Squat Theater’s work is inextricable from the unique personal history of its members, who first began working together as a nameless collective in Budapest in 1969. Their identity was solidified in 1972 when government authorities withdrew the group’s license to perform after a single performance of a play entitled The Skanzen Killers at the Kassak Culture House was deemed “obscene” and “apt to be misinterpreted from a political point of view.” The following year, when members of the group attended the Open Theater Festival in Wroclaw, Poland, and gave a spontaneous, anarchic performance, their passports were confiscated by the Hungarian government. Officially censored, the group went underground and over a period of four years created more than a dozen pieces to be shown in unofficial performance spaces, usually the fifth floor apartment of Peter Halasz and Anna Koos. These ranged from scripted original works (Seven Clown Stories, 1972) to unplanned happenings (Seven Days in a Sand Mine, 1972) to elaborate paratheatrical spectacles such as King Kong (1973), which took three days to perform.

Unlike underground “living-room theaters” elsewhere in Eastern Europe – such as Czech playwright Pavel Kohout’s in Prague – this was not a political theater created primarily to foster veiled criticism of a repressive regime; its concerns were more interpersonal, psychosexual, and philosophical. “Working on the edges of society, Squat from the outset made a beeline for the taboo, the absurd, the mysterious – utilizing imagery that could be mined on the frontiers of the psyche,” Kathleen Hulser wrote in American Theater. “In Squat’s oeuvre, dreams unfold not on a wistful terrain of imaginary fulfillment but rather in a kingdom of mutilations, perversions, and strange transformations.” Yet in such circumstances, the personal is inevitably political. Their final production in Budapest was an adaptation of The Three Sisters in which Chekhov’s title characters were played by three men – a comic distancing, yet the lines about the sisters’ leaving home and going to Moscow were full of meaning and poignance to those who knew the performers would soon be leaving home for good. 
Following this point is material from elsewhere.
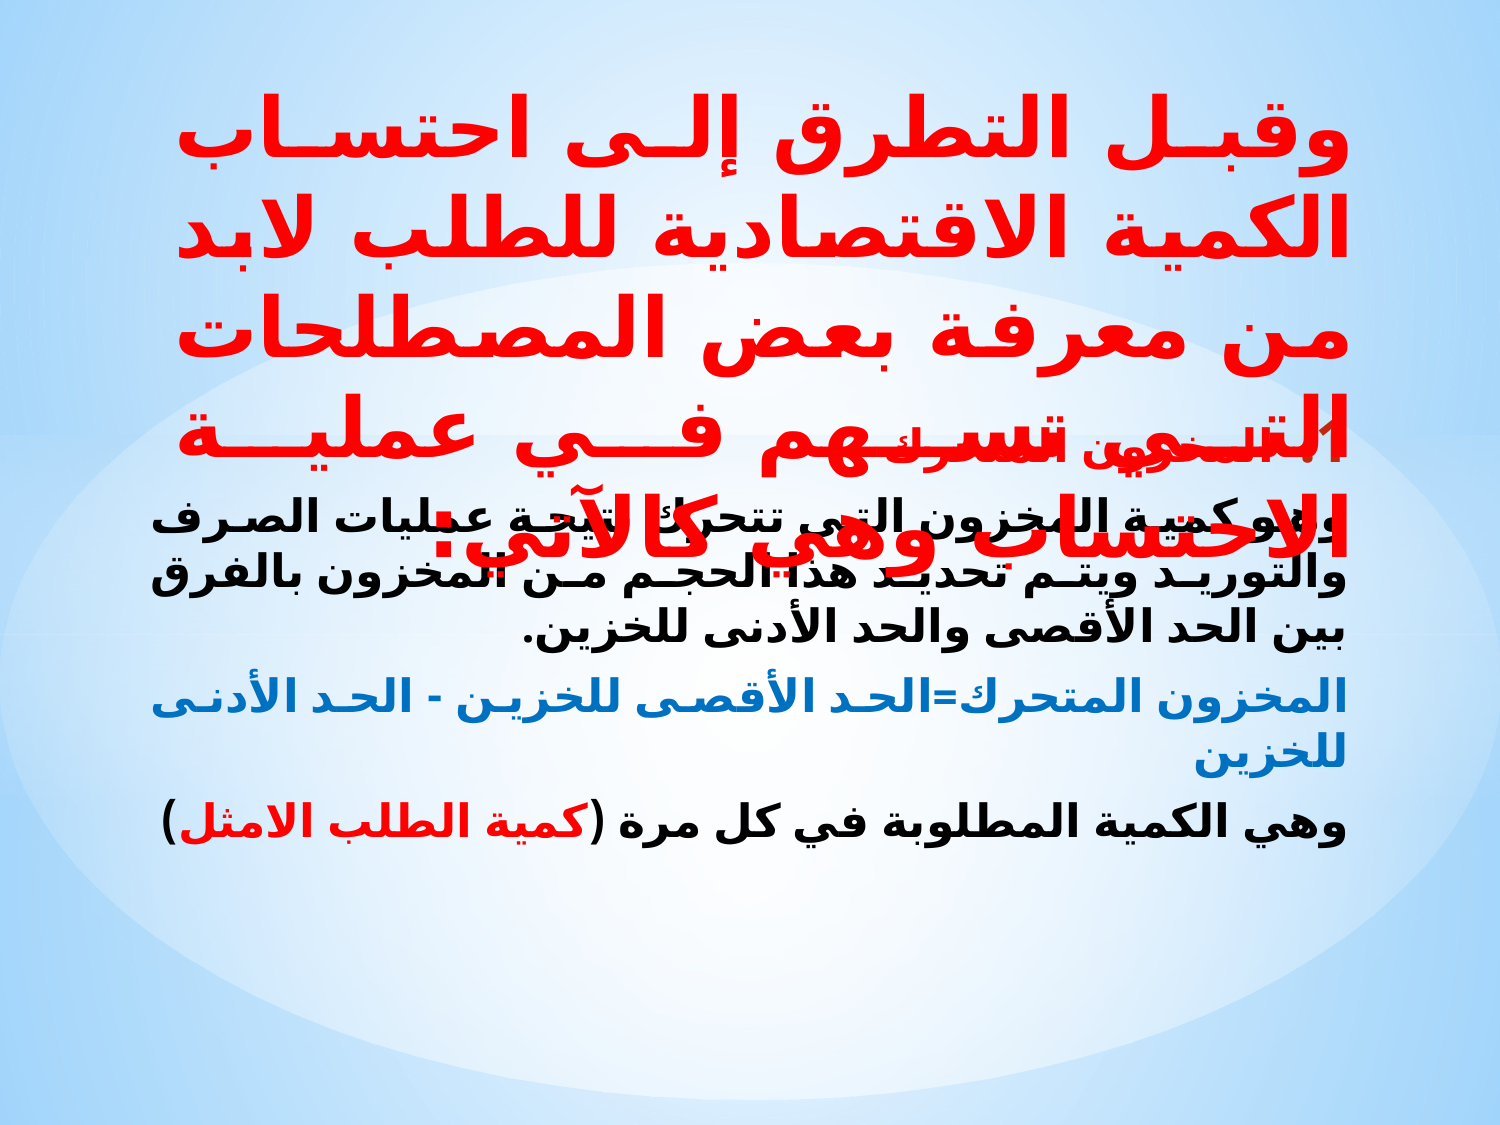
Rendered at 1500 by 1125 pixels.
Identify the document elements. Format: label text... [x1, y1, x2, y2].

title وقبل التطرق إلى احتساب الكمية الاقتصادية للطلب لابد من معرفة بعض المصطلحات التي تسهم في عملية الاحتساب وهي كالآتي: [159, 66, 1400, 374]
subtitle المخزون المتحرك وهو كمية المخزون التي تتحرك نتيجة عمليات الصرف والتوريد ويتم تحديد هذا الحجم من المخزون بالفرق بين الحد الأقصى والحد الأدنى للخزين. المخزون المتحرك=الحد الأقصى للخزين - الحد الأدنى للخزين وهي الكمية المطلوبة في كل مرة (كمية الطلب الامثل) [135, 408, 1365, 917]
They left for Paris in 1976 like a ragtag group of wandering minstrels, almost literally a family circus: Peter Halasz, Anna Koos, their daughter Galus, and their friend Peter Breznyik; Stephan Balint, Marianne Kollar, and their daughter Eszter; Eva Buchmuller and her daughters Borbala and Rebecca (her ex-husband remained in Hungary). But by the time they arrived in New York – after the ecstatic reception of their work in England, France, Holland, and at the New Theater Festival in Baltimore – they were Squat Theater, named for their ability to create a theater and a home from unoccupied space. Pig, Child, Fire!, Squat’s first expatriate piece, was a compendium of domestic scenes, confrontational street-theater, surrealistic images, and readings from Dostoevsky and Artaud, some of which had previously been used in Budapest performances. Because they first performed Pig, Child, Fire! in Rotterdam in an empty store with living space upstairs, they sought a similar arrangement in New York and found it at 256 West 23rd Street.